* [WORK REQUIRED]: Reproduce the passage of the court opinion on the roadway easement from "Where the claimant" up to and including "119 P.2d 266.".

* [PAGE TEXT]:
Where the claimant has an open, visible, continuous and unmolested use of the land for the time sufficient to acquire an easement by adverse user, the use will be presumed to be under a claim of right and adverse. Vol. 17 Am.Jur., page 981 Eagle Rock Corp. v. Idamont Hotel Co., 59 Idaho 413, 85 P.2d 242; Kirk v. Schultz, 63 Idaho 278, 119 P.2d 266.
The SW1/4 of Sec. 13, Township 1 South, Range 2 West, B.M., in Canyon County, is bounded on the south and west by public roads. Thomas Duffy and wife were the owners of the east half of the quarter section. Their dwelling and other buildings were near the middle of the north forty. In 1919 they conveyed the south forty to one McMullen. The deed contained the following reservation: "Except a strip of land sixteen feet wide reserved for right-of-way for road purposes along the west line of the above described land." By mesne conveyances each containing the identical reservation the plaintiff Lucille Cusic became the owner of this south forty. In 1943 she married Herman Cusic. In the same year plaintiffs contracted to buy the west half of the quarter section, and they have since been in possession of the three forties. The roadway along the west side of the southeast forty is fenced on both sides. After it enters the northeast forty it continues north 335 feet, then turns northeast to the buildings on the "Duffy forty." At the point where the road turns to the northeast from the west line of the Duffy forty there is a gate opening into the plaintiffs' north forty lying to the west, and a bridge across a ditch paralleling and on the west side of the fence. For a number of years before his death in 1946, Thomas Duffy had been a widower in poor health, and his farm was operated by tenants. In 1947, defendant Mary Givens, his daughter, and administratrix of his estate, with her husband Elmer Givens, took possession of the duffy forty. Following a dispute, defendants closed and locked the gate on the boundary line where the roadway enters the Duffy forty. Plaintiffs brought this suit claiming an easement over the way on both tracts by prescription and as an appurtenance to their lands. From a judgment for plaintiffs, defendants appeal.
The record shows that the road was laid out and established by Mr. Duffy, for his own use, prior to the sale to McMullen. Through the years following it was used by the owners and by all who had occasion to go to either of the adjacent farms, by the ditch rider, the milk trucker, hay buyers, and the occupants of the farms in their farming operations. This use was entirely permissive. Mr. Duffy made no objection. There is nothing in the record to indicate that any user claimed an adverse right. Mr. Morgan, a predecessor of plaintiffs in the ownership and occupation of the west eighty, and who farmed that land in 1939, 1940 and 1941, said he used it because he thought it was a public road. The plaintiff, Cusic himself, testified he thought it was a county road and that the county owned it. A prescriptive right cannot be acquired by such use. Simmons v. Perkins, 63 Idaho 136, 118 P.2d 740; Howard v. Wright, 38 Nev. 25, 143 P. 1184; Village of Hailey v. Riley, 14 Idaho 481, 95 P. 686, 17 L.R.A., N.S., 86; Last Chance Ditch Co. v. Sawyer, 35 Idaho 61, 204 P. 654; Hall v. Taylor, 57 Idaho 662, 67 P.2d 901; Pirman v. Confer, 273 N.Y. 357, 7 N.E.2d 262, 111 A.L.R. 216, and annotation 221; Blakemore v. Matthews, 154 Tenn. 334, 285 S.W. 567; 2 C.J.S., Adverse Possession, §§ 54, 55, pages 570-574; 17 Am.Jur. 971-982; Zollinger v. Frank, 110 Utah 514, 175 P.2d 714, 170 A.L.R. 770, and annotation at page 825.

* [SOURCE EXCERPT]:

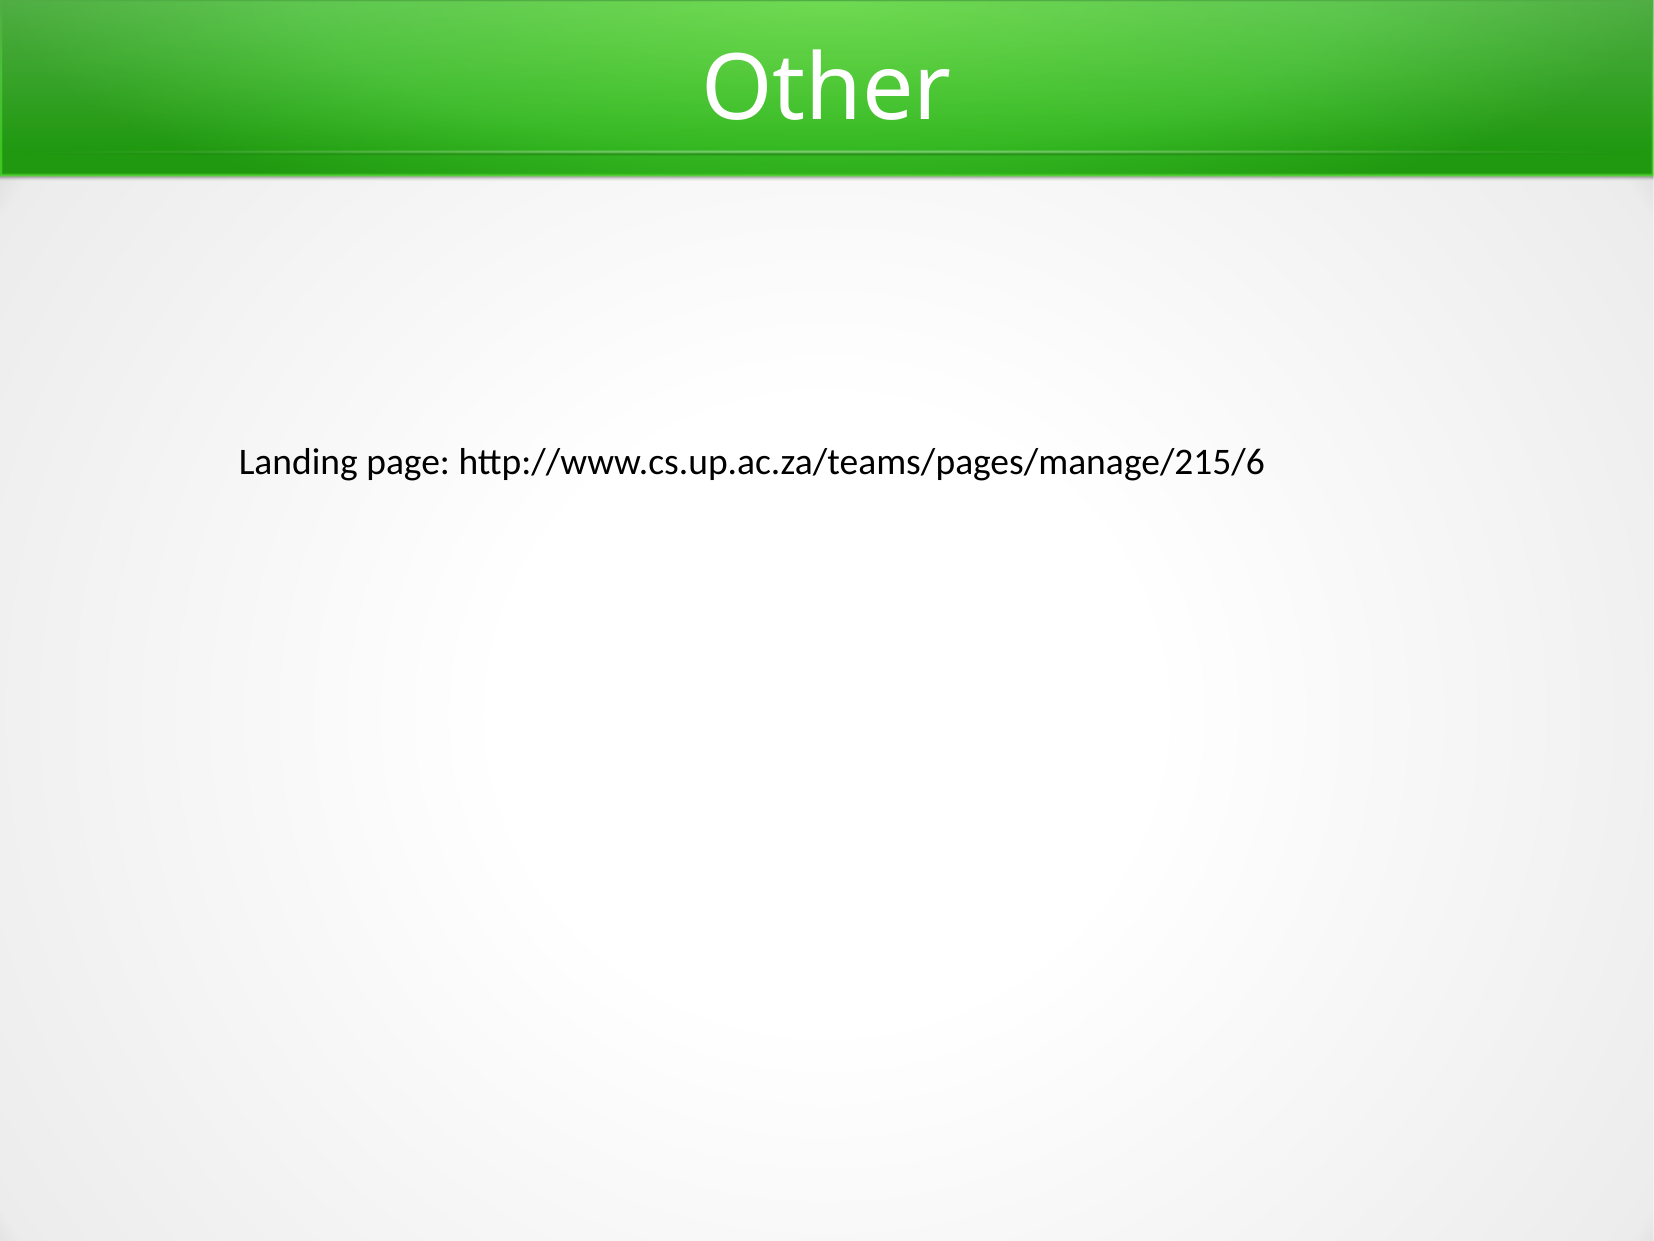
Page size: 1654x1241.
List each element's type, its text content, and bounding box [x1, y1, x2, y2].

text_box Landing page: http://www.cs.up.ac.za/teams/pages/manage/215/6 [223, 429, 1316, 536]
title Other [82, 27, 1571, 139]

* [THE COMPLETED TASK]:
Where the claimant has an open, visible, continuous and unmolested use of the land for the time sufficient to acquire an easement by adverse user, the use will be presumed to be under a claim of right and adverse. Vol. 17 Am.Jur., page 981 Eagle Rock Corp. v. Idamont Hotel Co., 59 Idaho 413, 85 P.2d 242; Kirk v. Schultz, 63 Idaho 278, 119 P.2d 266.